On a recent Sunday evening, just off Veng Sreng Boulevard in Phnom Penh, where four protesting garment workers were shot to death by police in January 2014, a crowd gathered for a small community concert.
Against the backdrop of the high concrete and barbed wire walls of a garment factory, a well-lit stage hosted comedy, theater, dance, and music acts. The crowd drew onlookers as the evening progressed and the audience—many of them employed at the factories themselves—laughed, sang, danced, and clapped along. Though the mood was jovial, the issues addressed in the lyrics and scripts were serious: poor health care, wages that are barely enough to survive on, long workdays, and the pollution of their country’s natural resources.
This is the ideal evening for the Messenger Band, an all-female grassroots NGO made up of former garment workers who educate and mobilize laborers through music and entertainment.
When the audience hears lyrics they can identify with, says Vun Em, a longtime member of the Messenger Band and a former worker in the garment industry, “they ask, where is this music coming from? It encourages them to reach out to each other, even if it’s just to make friends.”
Workers’ rights are the main focus of the Messenger Band’s mission, but quality of daily life for garment industry workers is another important aspect of their work, which is why they incorporate dance, theater, and comedy into their concerts. As a hip-hop dance crew from a local university pumped up the crowd to “Turn Down for What,” Em clapped along.
“They have no time to enjoy their lives. I love this, I want them to be able to see this with their own eyes, not just on TV,” she says.
The Messenger Band is part of a broader organization called the United Sisterhood Alliance. It also includes the Workers Information Center; the Women’s Network for Unity, which advocates for the rights of sex workers; and Social Action for Change, a group of women activists who deal with development practices and inequality in Cambodia from a grassroots perspective. But each group sets its own agenda and works independently.

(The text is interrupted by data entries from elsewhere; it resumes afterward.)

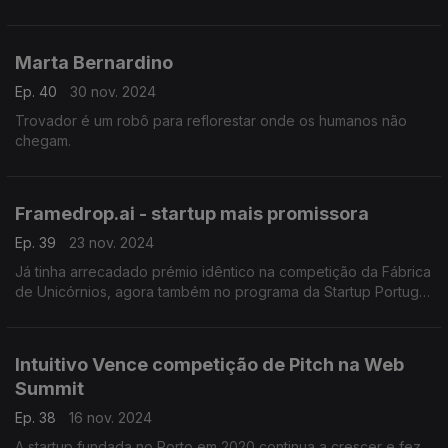
Marta Bernardino
Ep. 40
30 nov. 2024
Trovador é um robô para reflorestar onde os humanos não
chegam.
Framedrop.ai - startup mais promissora
Ep. 39
23 nov. 2024
Já tinha arrecadado prémio idêntico na competição da Fábrica
de Unicórnios, agora também no programa da Startup Portugal
"Road to Web Summit" a Framedrop foi considerada a startup
mais promissora
Intuitivo Vence competição de Pitch na Web
Summit
Ep. 38
16 nov. 2024
A startup fundada no Porto em 2020 continua a crescer e fez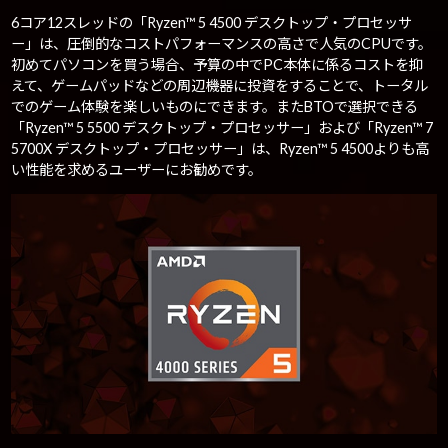
6コア12スレッドの「Ryzen™ 5 4500 デスクトップ・プロセッサ
ー」は、圧倒的なコストパフォーマンスの高さで人気のCPUです。
初めてパソコンを買う場合、予算の中でPC本体に係るコストを抑
えて、ゲームパッドなどの周辺機器に投資をすることで、トータル
でのゲーム体験を楽しいものにできます。またBTOで選択できる
「Ryzen™ 5 5500 デスクトップ・プロセッサー」および「Ryzen™ 7
5700X デスクトップ・プロセッサー」は、Ryzen™ 5 4500よりも高
い性能を求めるユーザーにお勧めです。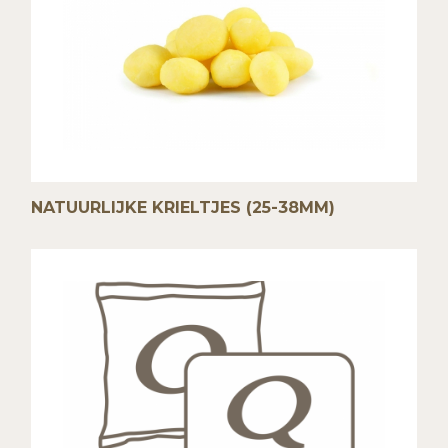
NATUURLIJKE KRIELTJES (25-38MM)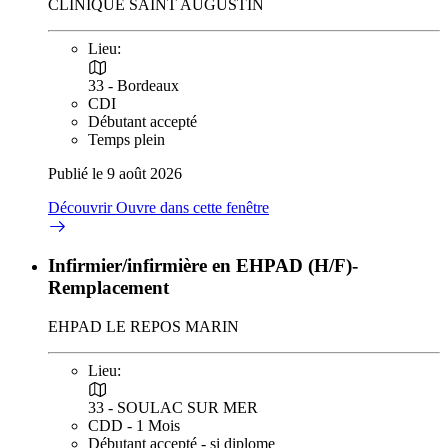
CLINIQUE SAINT AUGUSTIN
Lieu:
33 - Bordeaux
CDI
Débutant accepté
Temps plein
Publié le 9 août 2026
Découvrir
Ouvre dans cette fenêtre
Infirmier/infirmière en EHPAD (H/F)-
Remplacement
EHPAD LE REPOS MARIN
Lieu:
33 - SOULAC SUR MER
CDD - 1 Mois
Débutant accepté - si diplome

“Music and art are a part of people’s lives,” says Channsitha Mark of the Workers Information Center. “The Messenger Band’s work is very important for mobilizing people. It raises awareness, and it’s fun at the same time.”
Not only do the members of the Messenger Band have personal experience with the issues they sing about, but they also gather their material directly from the community by hosting collaborative music composition classes at the Workers Information Center.

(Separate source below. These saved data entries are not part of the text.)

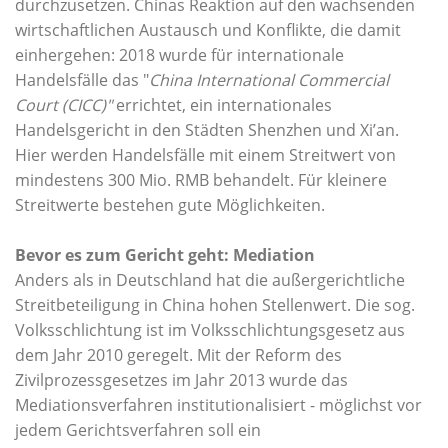
durchzusetzen. Chinas Reaktion auf den wachsenden
wirtschaftlichen Austausch und Konflikte, die damit
einhergehen:
2018 wurde für internationale
Handelsfälle das "
China International Commercial
Court (CICC)"
errichtet, ein internationales
Handelsgericht in den Städten Shenzhen und Xi’an.
Hier werden Handelsfälle mit einem Streitwert von
mindestens 300 Mio. RMB behandelt. Für kleinere
Streitwerte bestehen gute Möglichkeiten.
Bevor es zum Gericht geht: Mediation
Anders als in Deutschland hat die außergerichtliche
Streitbeteiligung in China hohen Stellenwert. Die sog.
Volksschlichtung ist im Volksschlichtungsgesetz aus
dem Jahr 2010 geregelt. Mit der Reform des
Zivilprozessgesetzes im Jahr 2013 wurde das
Mediationsverfahren institutionalisiert - möglichst vor
jedem Gerichtsverfahren soll ein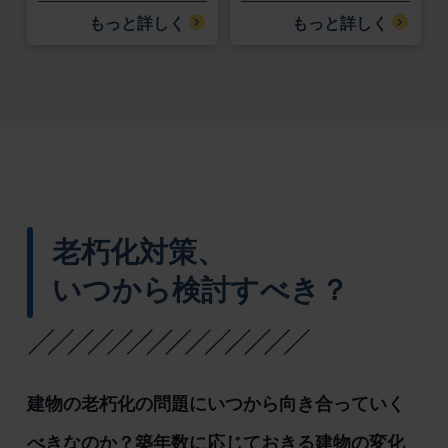
もっと詳しく
もっと詳しく
老朽化対策、
いつから検討すべき？
建物の老朽化の問題にいつから向き合っていく
べきなのか？築年数に応じておきる建物の変化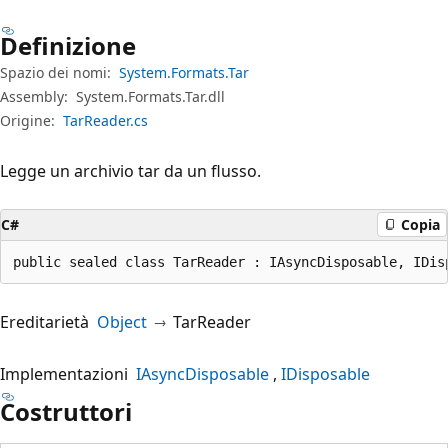
Definizione
Spazio dei nomi:
System.Formats.Tar
Assembly:
System.Formats.Tar.dll
Origine:
TarReader.cs
Legge un archivio tar da un flusso.
C#
Copia
public sealed class TarReader : IAsyncDisposable, IDis
Ereditarietà
Object
TarReader
Implementazioni
IAsyncDisposable
IDisposable
Costruttori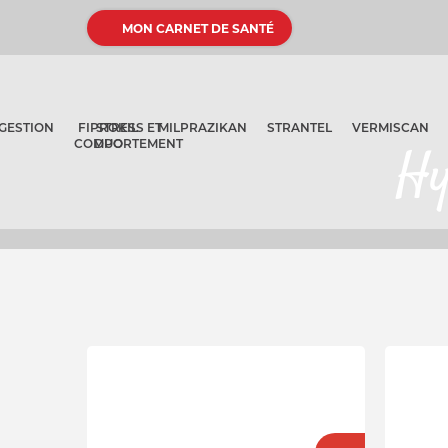
MON CARNET DE SANTÉ
GESTION
FIPROKIL
STRESS ET
MILPRAZIKAN
STRANTEL
VERMISCAN
COMPORTEMENT
DUO
Hy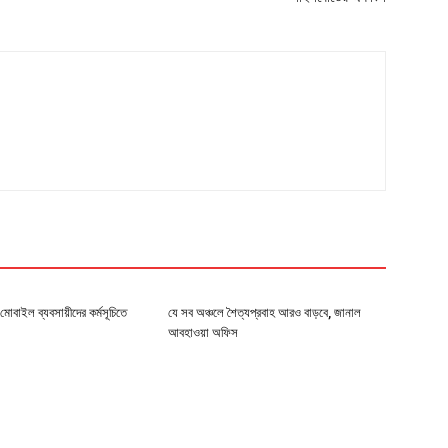
মোবাইল ব্যবসায়ীদের কর্মসূচিতে
যে সব অঞ্চলে শৈত্যপ্রবাহ আরও বাড়বে, জানাল
আবহাওয়া অফিস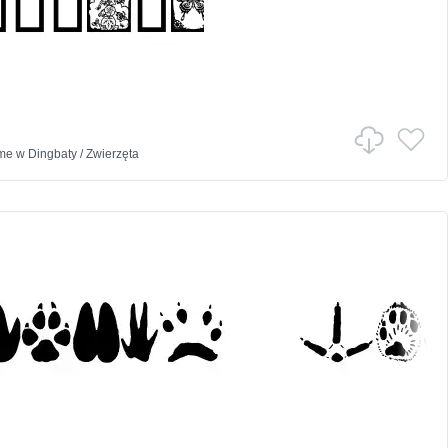
ime
w
Dingbaty
/
Zwierzęta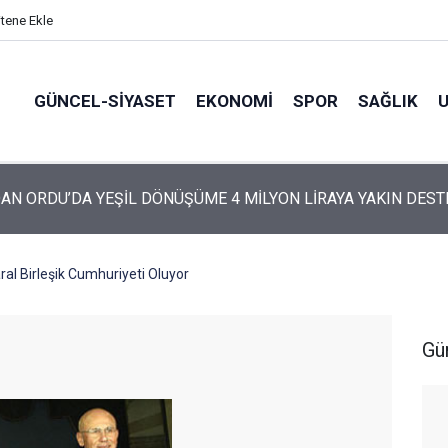
itene Ekle
GÜNCEL-SIYASET
EKONOMI
SPOR
SAĞLIK
ARTİ’NİN ORDU’DAKİ 69 KİŞİLİK KURUCU KADROSU AÇIKLANDI
aral Birleşik Cumhuriyeti Oluyor
Gü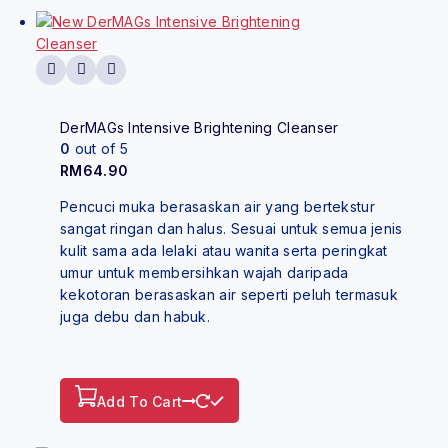
DerMAGs Intensive Brightening Cleanser
0
out of 5
RM
64.90
Pencuci muka berasaskan air yang bertekstur
sangat ringan dan halus. Sesuai untuk semua jenis
kulit sama ada lelaki atau wanita serta peringkat
umur untuk membersihkan wajah daripada
kekotoran berasaskan air seperti peluh termasuk
juga debu dan habuk.
Add To Cart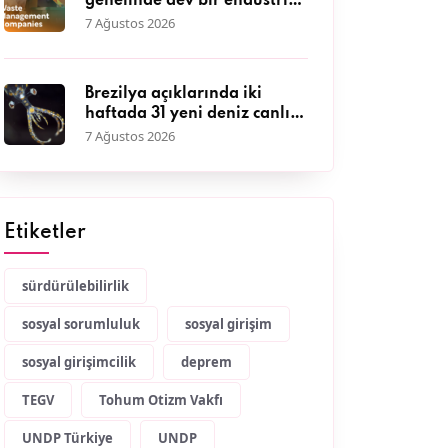
genelinde dev bir endüstriye
dönüştü
7 Ağustos 2026
Brezilya açıklarında iki
haftada 31 yeni deniz canlısı
keşfedildi
7 Ağustos 2026
Etiketler
sürdürülebilirlik
sosyal sorumluluk
sosyal girişim
sosyal girişimcilik
deprem
TEGV
Tohum Otizm Vakfı
UNDP Türkiye
UNDP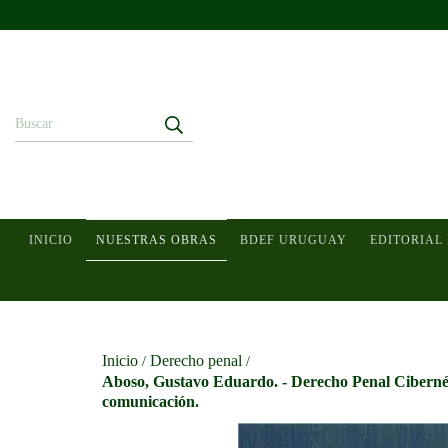
INICIO
NUESTRAS OBRAS
BDEF URUGUAY
EDITORIAL
Inicio
Derecho penal
/
/
Aboso, Gustavo Eduardo. - Derecho Penal Cibernéti
comunicación.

As some of their students took the stage on Sunday to sing songs composed in those classes, as well as covers of Messenger Band songs, several people in the audience took out their phones to take pictures and videos. The Messenger Band’s ultimate goal is to get garment industry workers to reflect on their lives and become more united in the process.
The band also holds concerts in rural farming villages, where many of the garment workers come from, to inform families about the real conditions workers face in the garment industry, such as low wages and long hours, and to discuss why political action is necessary.
“They don’t always understand why we are protesting,” says Em. “We get the families who sent their daughters to work in the factories to talk to each other more about what it’s really like.”
Many garment workers, of which 90 percent are women, arrive from rural villages expecting to be able to send some money back to their families but find very little left at the end of each month with such a low salary. “Talking to farming families is important for completing the circle of awareness,” says Sok Thareth of the Workers Information Center.
The minimum monthly wage for garment workers in Cambodia is set to be raised to $140 in 2016, still less than what has been deemed a fair minimum by unions and protesters.
The Messenger Band plans to discuss new strategies and set priorities in early 2016, but the most crucial aspect of its work—mobilizing workers at events where they can enjoy themselves and have fun—remains constant, according to Em.
“When they hear these songs, they feel they are not alone,” she says.